Là où Helen Mirren touche un point sensible, c’est que les spectateurs qui se rendent le plus au cinéma aux Etats-Unis, ce sont les hommes de 15 à 35 ans, expliquait à l'époque le Sunday Times. Ils deviennent donc la cible des studios, comme la fameuse "ménagère de moins de 50 ans" en France pour les animateurs de télévision. Résultat, en ciblant principalement les hommes, la plupart des films du moment offrent les rôles importants aux acteurs. Et en oublieraient carrément les femmes, ne proposant que des films de mecs pour les mecs avec des mecs - comme The Expendables.

Mais est-ce vraiment le cas ici ? La Taupe est un polar britannique qui s’adresse à des spectateurs adultes, porté effectivement par casting masculin : Gary Oldman, Colin Firth, Tom Hardy… du beau monde, donc. Une histoire d’agent double à démasquer, en pleine guerre froide. Il est précédé d’une excellente réputation, en partie grâce à la qualité du roman de base, mais aussi à la réalisation de Tomas Alfredson, remarqué pour son film Morse. Le projet dénote des films actuels, promettant une intrigue dense, qui se déploie lentement et principalement par le dialogue. On est loin des blockbusters musclés à consommer avec un gigantesque paquet de popcorns. Dans sa critique pour Première, Gérard Delorme le qualifiait d'ailleurs d'"anti-James Bond", tant ce film d'espionnage ne cherche jamais à être spectaculaire, ni sexy : "A la suite de l’incroyable Morse, le suédois Tomas Alfredson confirme ses qualités de metteur en scène de premier plan en adaptant le roman d’espionnage le plus célèbre de John Le Carré. Contrairement aux apparences, le sujet est loin d’être désuet, et on peut même lui trouver des points communs avec Morse. Smiley, le personnage central (superbement joué par Gary Oldman), ressemble à un vampire, et pas seulement parce qu’il renaît après la mort symbolique que constitue sa mise à la retraite. Il est froid et dépourvu de sentiments, comme en proie à un état de gel moral et affectif, pur produit de la guerre froide que se livrait un monde artificiellement divisé en deux camps. Magnifiquement photographié, interprété et mis en scène, le film décrit ce monde qui a perdu sa raison d’être, et révèle une vérité vertigineuse: les « renseignements » obtenus par les différents services secrets ne servaient qu’à faire tourner cette usine à gaz que, du côté britannique, Le Carré appelait « le cirque ». La paranoïa, les trahisons et les défections y étaient monnaie courante, parce qu’elles faisaient partie intégrante de ce système absurde qui avait besoin de se justifier en inventant des raisons de s’entre-espionner. Dans le genre, La taupe est un film de réflexion plus que d’action, qui décrit une réalité complexe plutôt qu’il ne perpétue une mythologie simpliste. Aux antipodes d’un James Bond, il représente un modèle aussi réussi que séduisant."
* * * *
> À compléter
A - Recopiez fidèlement le passage de l'extrait sur La Taupe depuis « Là où Helen » jusqu'à « comme The Expendables. » inclus.
B - Poursuivez l'extrait sur La Taupe à la suite de sa dernière phrase.

> Données extraites
* * * *
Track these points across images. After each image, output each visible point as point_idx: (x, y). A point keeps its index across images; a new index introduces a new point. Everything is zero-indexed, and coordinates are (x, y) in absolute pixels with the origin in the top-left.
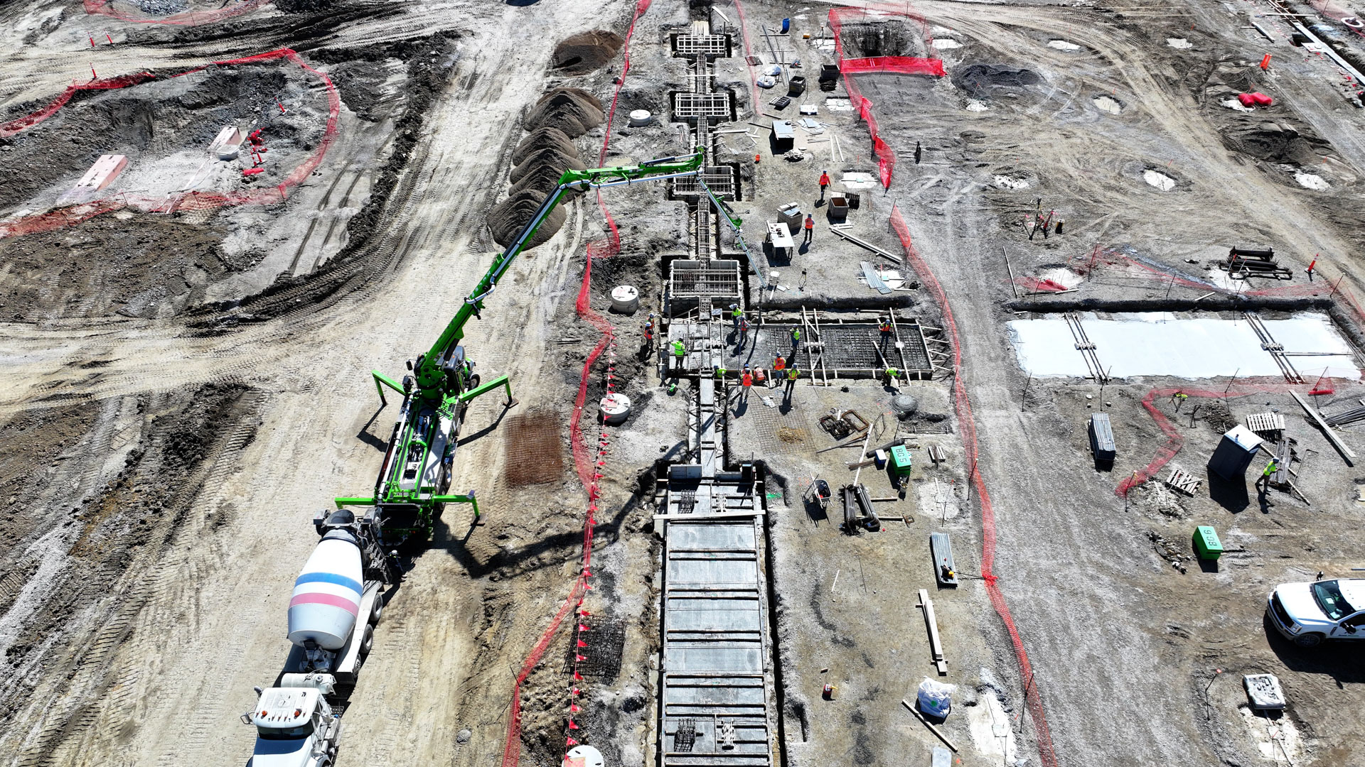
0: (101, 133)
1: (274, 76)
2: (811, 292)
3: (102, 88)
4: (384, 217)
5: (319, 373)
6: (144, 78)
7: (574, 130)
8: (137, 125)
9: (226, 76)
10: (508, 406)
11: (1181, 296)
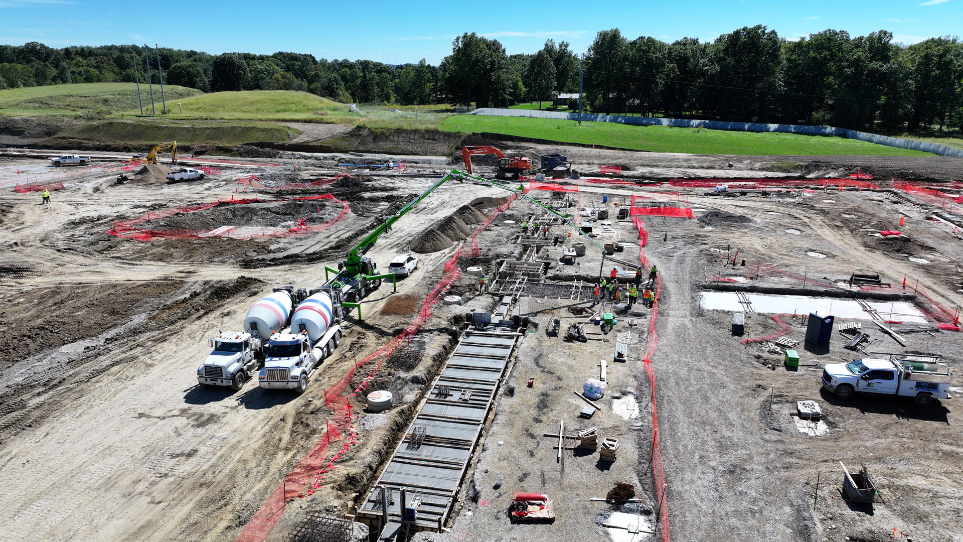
0: (227, 219)
1: (321, 204)
2: (581, 274)
3: (235, 203)
6: (257, 201)
7: (470, 222)
8: (245, 218)
9: (296, 204)
10: (393, 294)
11: (813, 288)
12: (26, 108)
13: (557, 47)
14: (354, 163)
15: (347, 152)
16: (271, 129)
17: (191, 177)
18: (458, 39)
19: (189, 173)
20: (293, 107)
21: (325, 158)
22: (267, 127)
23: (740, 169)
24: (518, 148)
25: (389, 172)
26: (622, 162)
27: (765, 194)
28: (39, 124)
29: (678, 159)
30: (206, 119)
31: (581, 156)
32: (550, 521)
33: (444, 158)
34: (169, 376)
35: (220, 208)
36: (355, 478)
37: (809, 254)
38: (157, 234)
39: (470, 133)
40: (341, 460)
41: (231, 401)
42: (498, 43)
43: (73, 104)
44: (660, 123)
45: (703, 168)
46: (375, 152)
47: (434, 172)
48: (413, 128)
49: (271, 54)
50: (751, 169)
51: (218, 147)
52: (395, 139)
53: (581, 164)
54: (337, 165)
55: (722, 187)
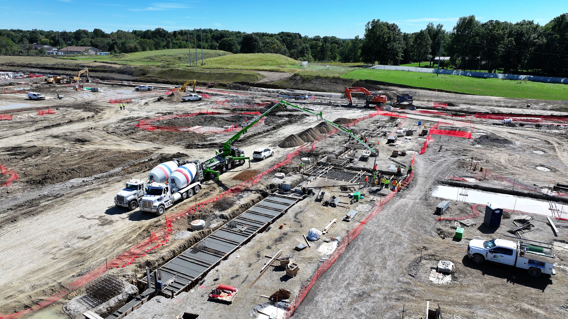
0: (201, 122)
1: (251, 117)
2: (367, 167)
3: (207, 114)
6: (219, 113)
8: (210, 122)
10: (247, 169)
11: (520, 191)
12: (144, 61)
13: (435, 27)
14: (289, 95)
15: (286, 89)
16: (249, 75)
17: (195, 99)
18: (369, 23)
19: (193, 97)
20: (270, 63)
21: (273, 92)
22: (248, 73)
23: (535, 109)
24: (386, 89)
25: (304, 101)
26: (451, 101)
27: (538, 126)
28: (140, 70)
29: (491, 100)
30: (219, 69)
31: (425, 96)
32: (228, 303)
33: (340, 94)
34: (108, 199)
35: (199, 116)
36: (150, 262)
37: (539, 168)
38: (161, 128)
39: (359, 80)
40: (150, 253)
41: (125, 215)
42: (396, 25)
43: (165, 60)
44: (496, 77)
45: (507, 107)
46: (302, 89)
47: (330, 102)
48: (326, 76)
49: (277, 33)
50: (544, 109)
51: (220, 84)
52: (314, 82)
53: (423, 101)
54: (278, 96)
55: (509, 120)
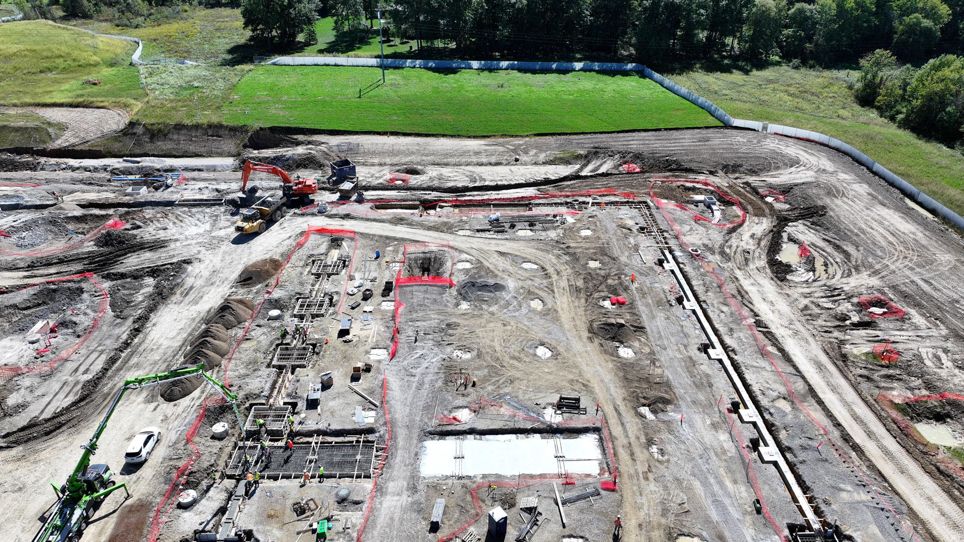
1: (78, 289)
2: (322, 426)
4: (105, 381)
5: (30, 480)
7: (229, 325)
9: (49, 289)
10: (126, 499)
11: (522, 425)
15: (120, 158)
16: (27, 128)
21: (96, 168)
22: (21, 124)
23: (525, 164)
24: (309, 143)
26: (414, 160)
29: (469, 150)
31: (374, 153)
33: (231, 160)
39: (258, 127)
44: (469, 67)
45: (491, 164)
46: (153, 155)
48: (194, 122)
50: (536, 165)
52: (175, 137)
53: (373, 166)
54: (112, 180)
* * * *
> Réponses
A -
Là où Helen Mirren touche un point sensible, c’est que les spectateurs qui se rendent le plus au cinéma aux Etats-Unis, ce sont les hommes de 15 à 35 ans, expliquait à l'époque le Sunday Times. Ils deviennent donc la cible des studios, comme la fameuse "ménagère de moins de 50 ans" en France pour les animateurs de télévision. Résultat, en ciblant principalement les hommes, la plupart des films du moment offrent les rôles importants aux acteurs. Et en oublieraient carrément les femmes, ne proposant que des films de mecs pour les mecs avec des mecs - comme The Expendables.

B -
Fallait-il transformer l'histoire originale en y ajoutant un personnage de femme important, afin d'éviter ce type d'avis négatif ? Ou valait-il mieux coller au roman ? L’absence de grands rôles pour les femmes est une véritable problématique à Hollywood, bien au-delà de cet exemple précis et toujours d'actualité aujourd'hui malgré une petite amélioration.